Task instructions: Please print every record below exactly as written, leaving out the pictures.

Records to use:
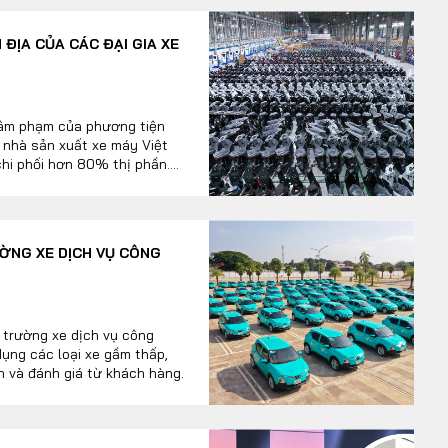
ĐỊA CỦA CÁC ĐẠI GIA XE
 xâm phạm của phương tiện
c nhà sản xuất xe máy Việt
chi phối hơn 80% thị phần.
 bị xáo trộn toàn diện.
ƯỜNG XE DỊCH VỤ CÔNG
 trường xe dịch vụ công
dụng các loại xe gầm thấp,
n và đánh giá từ khách hàng.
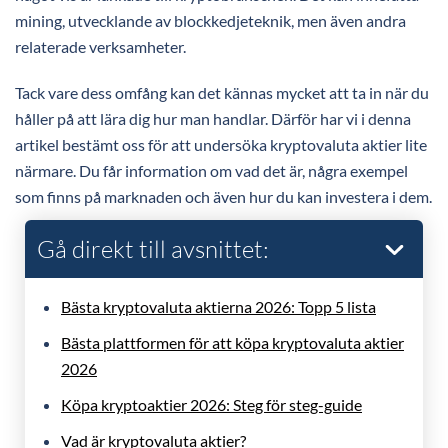
mining, utvecklande av blockkedjeteknik, men även andra
relaterade verksamheter.
Tack vare dess omfång kan det kännas mycket att ta in när du
håller på att lära dig hur man handlar. Därför har vi i denna
artikel bestämt oss för att undersöka kryptovaluta aktier lite
närmare. Du får information om vad det är, några exempel
som finns på marknaden och även hur du kan investera i dem.
Gå direkt till avsnittet:
Bästa kryptovaluta aktierna 2026: Topp 5 lista
Bästa plattformen för att köpa kryptovaluta aktier
2026
Köpa kryptoaktier 2026: Steg för steg-guide
Vad är kryptovaluta aktier?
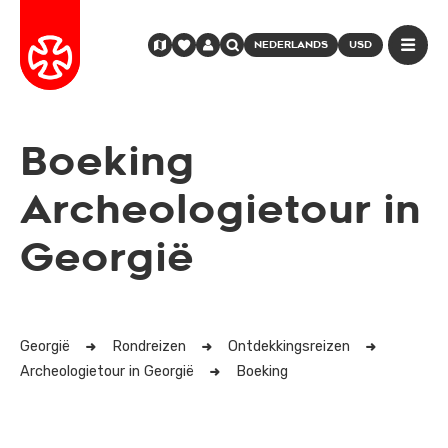
NEDERLANDS
USD
Boeking
Archeologietour in
Georgië
Georgië
Rondreizen
Ontdekkingsreizen
Archeologietour in Georgië
Boeking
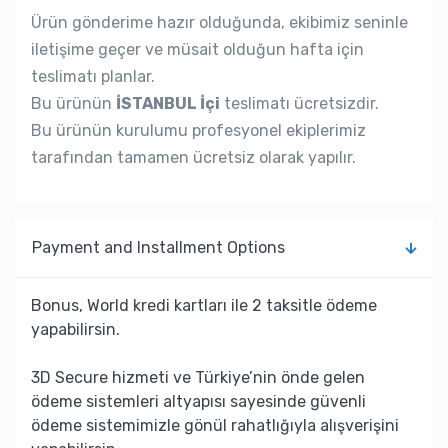
Ürün gönderime hazır olduğunda, ekibimiz seninle
iletişime geçer ve müsait olduğun hafta için
teslimatı planlar.
Bu ürünün
İSTANBUL İçi
teslimatı ücretsizdir.
Bu ürünün kurulumu profesyonel ekiplerimiz
tarafından tamamen ücretsiz olarak yapılır.
Payment and Installment Options
Bonus, World kredi kartları ile 2 taksitle ödeme
yapabilirsin.
3D Secure hizmeti ve Türkiye’nin önde gelen
ödeme sistemleri altyapısı sayesinde güvenli
ödeme sistemimizle gönül rahatlığıyla alışverişini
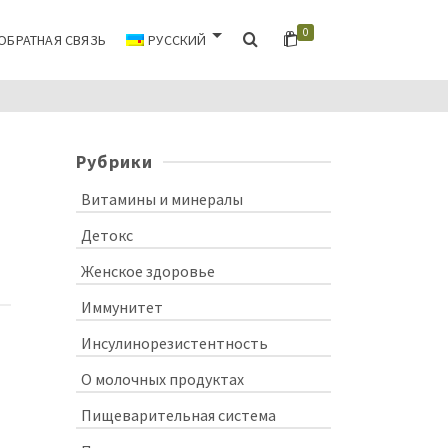
0
ОБРАТНАЯ СВЯЗЬ
РУССКИЙ
Рубрики
Витамины и минералы
Детокс
Женское здоровье
Иммунитет
Инсулинорезистентность
О молочных продуктах
Пищеварительная система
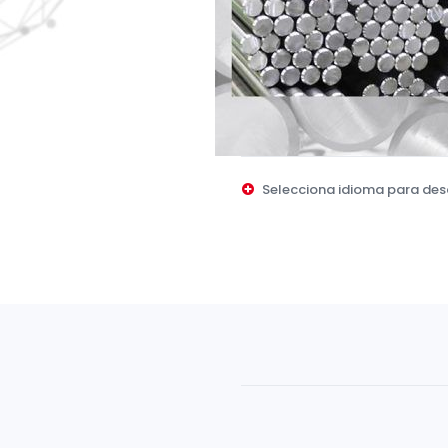
Selecciona idioma para de
Castellano
Inglés
Alemán
Francés
Italiano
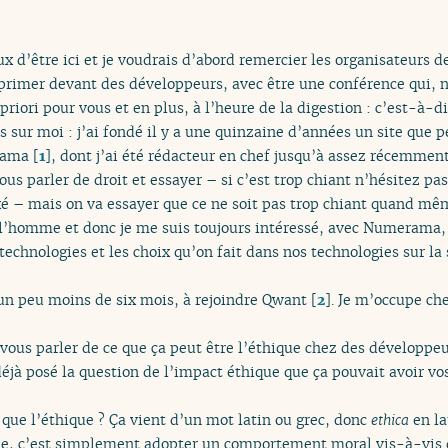
eux d’être ici et je voudrais d’abord remercier les organisateurs 
xprimer devant des développeurs, avec être une conférence qui, 
riori pour vous et en plus, à l’heure de la digestion : c’est-à-di
 sur moi : j’ai fondé il y a une quinzaine d’années un site que p
rama
[
1
]
, dont j’ai été rédacteur en chef jusqu’à assez récemment.
vous parler de droit et essayer – si c’est trop chiant n’hésitez pa
xé – mais on va essayer que ce ne soit pas trop chiant quand mêm
e l’homme et donc je me suis toujours intéressé, avec Numerama
technologies et les choix qu’on fait dans nos technologies sur la 
a un peu moins de six mois, à rejoindre Qwant
[
2
]
. Je m’occupe ch
 vous parler de ce que ça peut être l’éthique chez des développeur
éjà posé la question de l’impact éthique que ça pouvait avoir v
 que l’éthique ? Ça vient d’un mot latin ou grec, donc
ethica
en la
que, c’est simplement adopter un comportement moral vis-à-vis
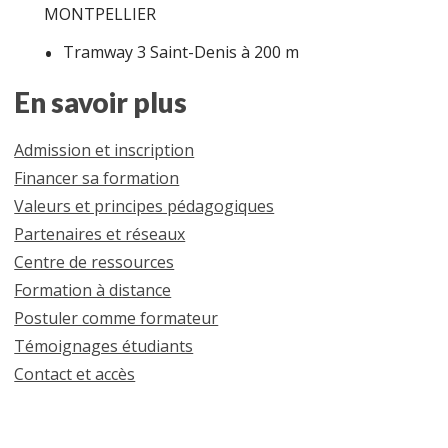
MONTPELLIER
Tramway 3 Saint-Denis à 200 m
En savoir plus
Admission et inscription
Financer sa formation
Valeurs et principes pédagogiques
Partenaires et réseaux
Centre de ressources
Formation à distance
Postuler comme formateur
Témoignages étudiants
Contact et accès
Initiatives Formation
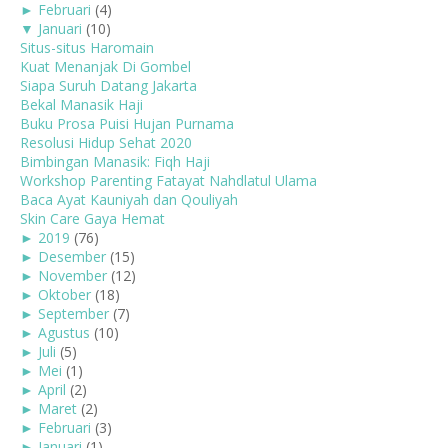
►
Februari
(4)
▼
Januari
(10)
Situs-situs Haromain
Kuat Menanjak Di Gombel
Siapa Suruh Datang Jakarta
Bekal Manasik Haji
Buku Prosa Puisi Hujan Purnama
Resolusi Hidup Sehat 2020
Bimbingan Manasik: Fiqh Haji
Workshop Parenting Fatayat Nahdlatul Ulama
Baca Ayat Kauniyah dan Qouliyah
Skin Care Gaya Hemat
►
2019
(76)
►
Desember
(15)
►
November
(12)
►
Oktober
(18)
►
September
(7)
►
Agustus
(10)
►
Juli
(5)
►
Mei
(1)
►
April
(2)
►
Maret
(2)
►
Februari
(3)
►
Januari
(1)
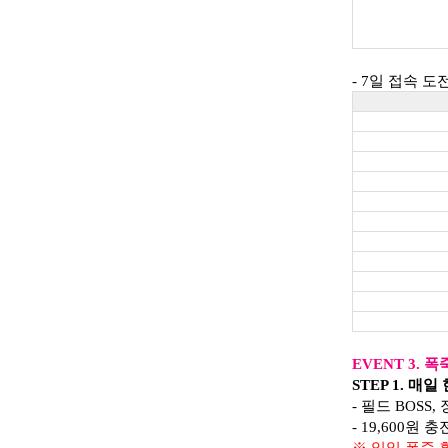
- 7일 접속 
EVENT 3. 
STEP 1. 매
- 필드 BOSS
- 19,600원
※ 일일 폭죽 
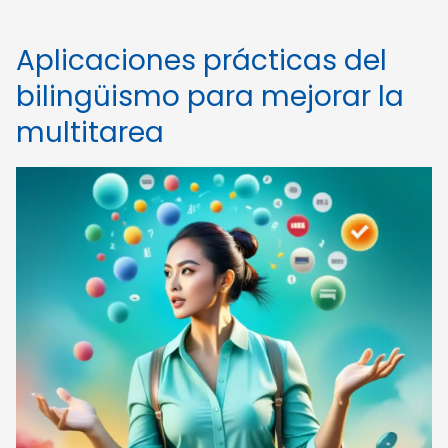
Aplicaciones prácticas del
bilingüismo para mejorar la
multitarea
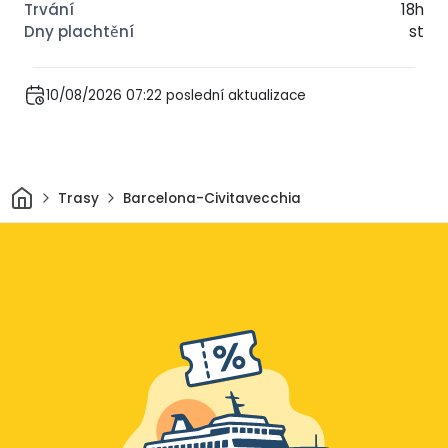
18h
st
10/08/2026 07:22 poslední aktualizace
Domov
Trasy
Barcelona-Civitavecchia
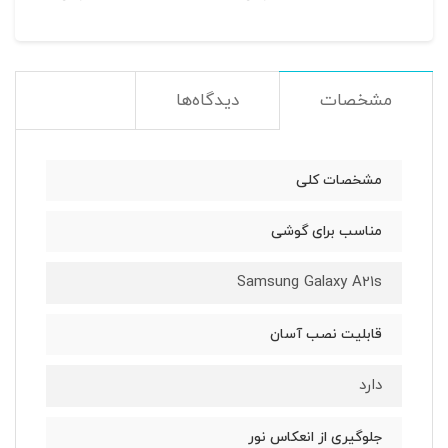
مشخصات
دیدگاه‌ها
مشخصات کلی
مناسب برای گوشی
Samsung Galaxy A21s
قابلیت نصب آسان
دارد
جلوگیری از انعکاس نور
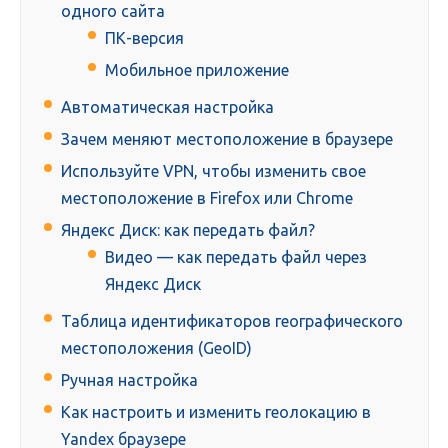
одного сайта
ПК-версия
Мобильное приложение
Автоматическая настройка
Зачем меняют местоположение в браузере
Используйте VPN, чтобы изменить свое
местоположение в Firefox или Chrome
Яндекс Диск: как передать файл?
Видео — как передать файл через
Яндекс Диск
Таблица идентификаторов географического
местоположения (GeoID)
Ручная настройка
Как настроить и изменить геолокацию в
Yandex браузере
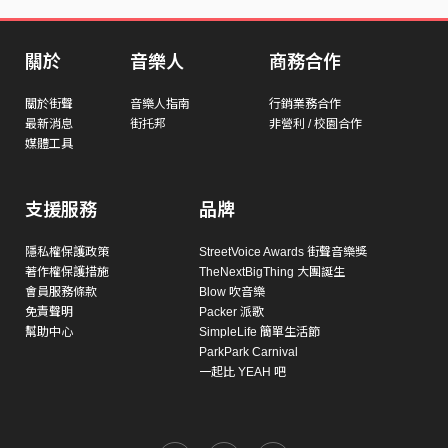
關於
音樂人
商務合作
關於街聲
音樂人指南
行銷業務合作
最新消息
街托邦
非營利 / 校園合作
媒體工具
支援服務
品牌
隱私權保護政策
StreetVoice Awards 街聲音樂獎
著作權保護措施
TheNextBigThing 大團誕生
會員服務條款
Blow 吹音樂
免責聲明
Packer 派歌
幫助中心
SimpleLife 簡單生活節
ParkPark Carnival
一起比 YEAH 吧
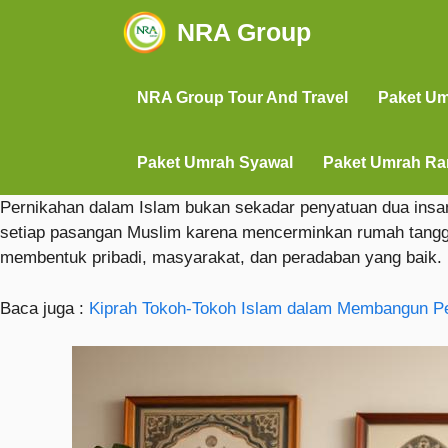
NRA Group
NRA Group Tour And Travel
Paket U
Paket Umrah Syawal
Paket Umrah R
Pernikahan dalam Islam bukan sekadar penyatuan dua insa
setiap pasangan Muslim karena mencerminkan rumah tangga 
membentuk pribadi, masyarakat, dan peradaban yang baik.
Baca juga :
Kiprah Tokoh-Tokoh Islam dalam Membangun P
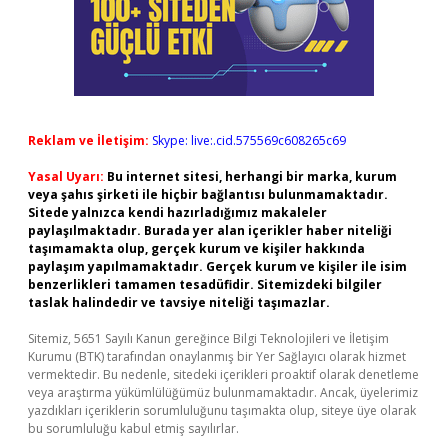
Reklam ve İletişim:
Skype: live:.cid.575569c608265c69
Yasal Uyarı:
Bu internet sitesi, herhangi bir marka, kurum
veya şahıs şirketi ile hiçbir bağlantısı bulunmamaktadır.
Sitede yalnızca kendi hazırladığımız makaleler
paylaşılmaktadır. Burada yer alan içerikler haber niteliği
taşımamakta olup, gerçek kurum ve kişiler hakkında
paylaşım yapılmamaktadır. Gerçek kurum ve kişiler ile isim
benzerlikleri tamamen tesadüfidir. Sitemizdeki bilgiler
taslak halindedir ve tavsiye niteliği taşımazlar.
Sitemiz, 5651 Sayılı Kanun gereğince Bilgi Teknolojileri ve İletişim
Kurumu (BTK) tarafından onaylanmış bir Yer Sağlayıcı olarak hizmet
vermektedir. Bu nedenle, sitedeki içerikleri proaktif olarak denetleme
veya araştırma yükümlülüğümüz bulunmamaktadır. Ancak, üyelerimiz
yazdıkları içeriklerin sorumluluğunu taşımakta olup, siteye üye olarak
bu sorumluluğu kabul etmiş sayılırlar.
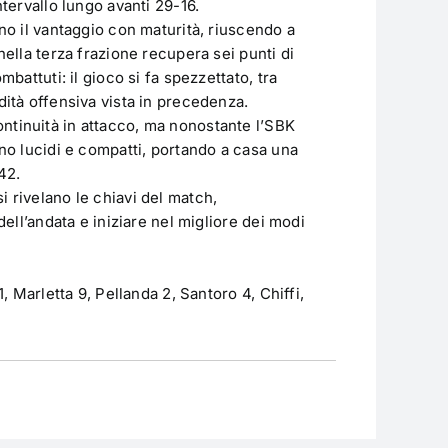
ntervallo lungo avanti 29-16.
ano il vantaggio con maturità, riuscendo a
nella terza frazione recupera sei punti di
mbattuti: il gioco si fa spezzettato, tra
dità offensiva vista in precedenza.
ntinuità in attacco, ma nonostante l’SBK
ano lucidi e compatti, portando a casa una
42.
i rivelano le chiavi del match,
 dell’andata e iniziare nel migliore dei modi
1, Marletta 9, Pellanda 2, Santoro 4, Chiffi,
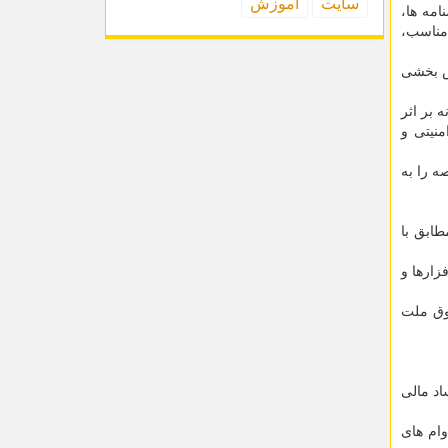
سایت
آموزش
مه ها،
 مناسب،
اص بخشی
 بر اثر
نیتی و
ه را به
طابق با
زارها و
وق ملت
اد مالی
ام های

Solved problem:
ĐỊA CỦA CÁC ĐẠI GIA XE
 xâm phạm của phương tiện
c nhà sản xuất xe máy Việt
chi phối hơn 80% thị phần.
 bị xáo trộn toàn diện.
ƯỜNG XE DỊCH VỤ CÔNG
 trường xe dịch vụ công
dụng các loại xe gầm thấp,
n và đánh giá từ khách hàng.
mining, utvecklande av blockkedjeteknik, men även andra
relaterade verksamheter.
Tack vare dess omfång kan det kännas mycket att ta in när du
håller på att lära dig hur man handlar. Därför har vi i denna
artikel bestämt oss för att undersöka kryptovaluta aktier lite
närmare. Du får information om vad det är, några exempel
som finns på marknaden och även hur du kan investera i dem.
Gå direkt till avsnittet:
Bästa kryptovaluta aktierna 2026: Topp 5 lista
Bästa plattformen för att köpa kryptovaluta aktier
2026
Köpa kryptoaktier 2026: Steg för steg-guide
Vad är kryptovaluta aktier?
NEDERLANDS
USD
Boeking
Archeologietour in
Georgië
Georgië
Rondreizen
Ontdekkingsreizen
Archeologietour in Georgië
Boeking
Ürün gönderime hazır olduğunda, ekibimiz seninle
iletişime geçer ve müsait olduğun hafta için
teslimatı planlar.
Bu ürünün
İSTANBUL İçi
teslimatı ücretsizdir.
Bu ürünün kurulumu profesyonel ekiplerimiz
tarafından tamamen ücretsiz olarak yapılır.
Payment and Installment Options
Bonus, World kredi kartları ile 2 taksitle ödeme
yapabilirsin.
3D Secure hizmeti ve Türkiye’nin önde gelen
ödeme sistemleri altyapısı sayesinde güvenli
ödeme sistemimizle gönül rahatlığıyla alışverişini
0
ОБРАТНАЯ СВЯЗЬ
РУССКИЙ
Рубрики
Витамины и минералы
Детокс
Женское здоровье
Иммунитет
Инсулинорезистентность
О молочных продуктах
Пищеварительная система
Selecciona idioma para de
Castellano
Inglés
Alemán
Francés
Italiano
eux d’être ici et je voudrais d’abord remercier les organisateurs 
xprimer devant des développeurs, avec être une conférence qui, 
riori pour vous et en plus, à l’heure de la digestion : c’est-à-di
 sur moi : j’ai fondé il y a une quinzaine d’années un site que p
rama
[
1
]
, dont j’ai été rédacteur en chef jusqu’à assez récemment.
vous parler de droit et essayer – si c’est trop chiant n’hésitez pa
xé – mais on va essayer que ce ne soit pas trop chiant quand mêm
e l’homme et donc je me suis toujours intéressé, avec Numerama
technologies et les choix qu’on fait dans nos technologies sur la 
a un peu moins de six mois, à rejoindre Qwant
[
2
]
. Je m’occupe ch
 vous parler de ce que ça peut être l’éthique chez des développeur
éjà posé la question de l’impact éthique que ça pouvait avoir v
 que l’éthique ? Ça vient d’un mot latin ou grec, donc
ethica
en la
que, c’est simplement adopter un comportement moral vis-à-vis
MONTPELLIER
Tramway 3 Saint-Denis à 200 m
En savoir plus
Admission et inscription
Financer sa formation
Valeurs et principes pédagogiques
Partenaires et réseaux
Centre de ressources
Formation à distance
Postuler comme formateur
Témoignages étudiants
Contact et accès
Initiatives Formation
►
Februari
(4)
▼
Januari
(10)
Situs-situs Haromain
Kuat Menanjak Di Gombel
Siapa Suruh Datang Jakarta
Bekal Manasik Haji
Buku Prosa Puisi Hujan Purnama
Resolusi Hidup Sehat 2020
Bimbingan Manasik: Fiqh Haji
Workshop Parenting Fatayat Nahdlatul Ulama
Baca Ayat Kauniyah dan Qouliyah
Skin Care Gaya Hemat
►
2019
(76)
►
Desember
(15)
►
November
(12)
►
Oktober
(18)
►
September
(7)
►
Agustus
(10)
►
Juli
(5)
►
Mei
(1)
►
April
(2)
►
Maret
(2)
►
Februari
(3)
►
Januari
(1)
- 7일 접속 
EVENT 3. 
STEP 1. 매
- 필드 BOSS
- 19,600원
※ 일일 폭죽 
Aplicaciones prácticas del
bilingüismo para mejorar la
multitarea
18h
st
10/08/2026 07:22 poslední aktualizace
Domov
Trasy
Barcelona-Civitavecchia
مشخصات
دیدگاه‌ها
مشخصات کلی
مناسب برای گوشی
Samsung Galaxy A21s
قابلیت نصب آسان
دارد
جلوگیری از انعکاس نور
одного сайта
ПК-версия
Мобильное приложение
Автоматическая настройка
Зачем меняют местоположение в браузере
Используйте VPN, чтобы изменить свое
местоположение в Firefox или Chrome
Яндекс Диск: как передать файл?
Видео — как передать файл через
Яндекс Диск
Таблица идентификаторов географического
местоположения (GeoID)
Ручная настройка
Как настроить и изменить геолокацию в
Yandex браузере
關於
音樂人
商務合作
關於街聲
音樂人指南
行銷業務合作
最新消息
街托邦
非營利 / 校園合作
媒體工具
支援服務
品牌
隱私權保護政策
StreetVoice Awards 街聲音樂獎
著作權保護措施
TheNextBigThing 大團誕生
會員服務條款
Blow 吹音樂
免責聲明
Packer 派歌
幫助中心
SimpleLife 簡單生活節
ParkPark Carnival
一起比 YEAH 吧
NRA Group
NRA Group Tour And Travel
Paket U
Paket Umrah Syawal
Paket Umrah R
Pernikahan dalam Islam bukan sekadar penyatuan dua insa
setiap pasangan Muslim karena mencerminkan rumah tangga 
membentuk pribadi, masyarakat, dan peradaban yang baik.
Baca juga :
Kiprah Tokoh-Tokoh Islam dalam Membangun P
Reklam ve İletişim:
Skype: live:.cid.575569c608265c69
Yasal Uyarı:
Bu internet sitesi, herhangi bir marka, kurum
veya şahıs şirketi ile hiçbir bağlantısı bulunmamaktadır.
Sitede yalnızca kendi hazırladığımız makaleler
paylaşılmaktadır. Burada yer alan içerikler haber niteliği
taşımamakta olup, gerçek kurum ve kişiler hakkında
paylaşım yapılmamaktadır. Gerçek kurum ve kişiler ile isim
benzerlikleri tamamen tesadüfidir. Sitemizdeki bilgiler
taslak halindedir ve tavsiye niteliği taşımazlar.
Sitemiz, 5651 Sayılı Kanun gereğince Bilgi Teknolojileri ve İletişim
Kurumu (BTK) tarafından onaylanmış bir Yer Sağlayıcı olarak hizmet
vermektedir. Bu nedenle, sitedeki içerikleri proaktif olarak denetleme
veya araştırma yükümlülüğümüz bulunmamaktadır. Ancak, üyelerimiz
yazdıkları içeriklerin sorumluluğunu taşımakta olup, siteye üye olarak
bu sorumluluğu kabul etmiş sayılırlar.
ntervallo lungo avanti 29-16.
ano il vantaggio con maturità, riuscendo a
nella terza frazione recupera sei punti di
mbattuti: il gioco si fa spezzettato, tra
dità offensiva vista in precedenza.
ntinuità in attacco, ma nonostante l’SBK
ano lucidi e compatti, portando a casa una
42.
i rivelano le chiavi del match,
 dell’andata e iniziare nel migliore dei modi
1, Marletta 9, Pellanda 2, Santoro 4, Chiffi,
سایت
آموزش
مه ها،
 مناسب،
اص بخشی
 بر اثر
نیتی و
ه را به
طابق با
زارها و
وق ملت
اد مالی
ام های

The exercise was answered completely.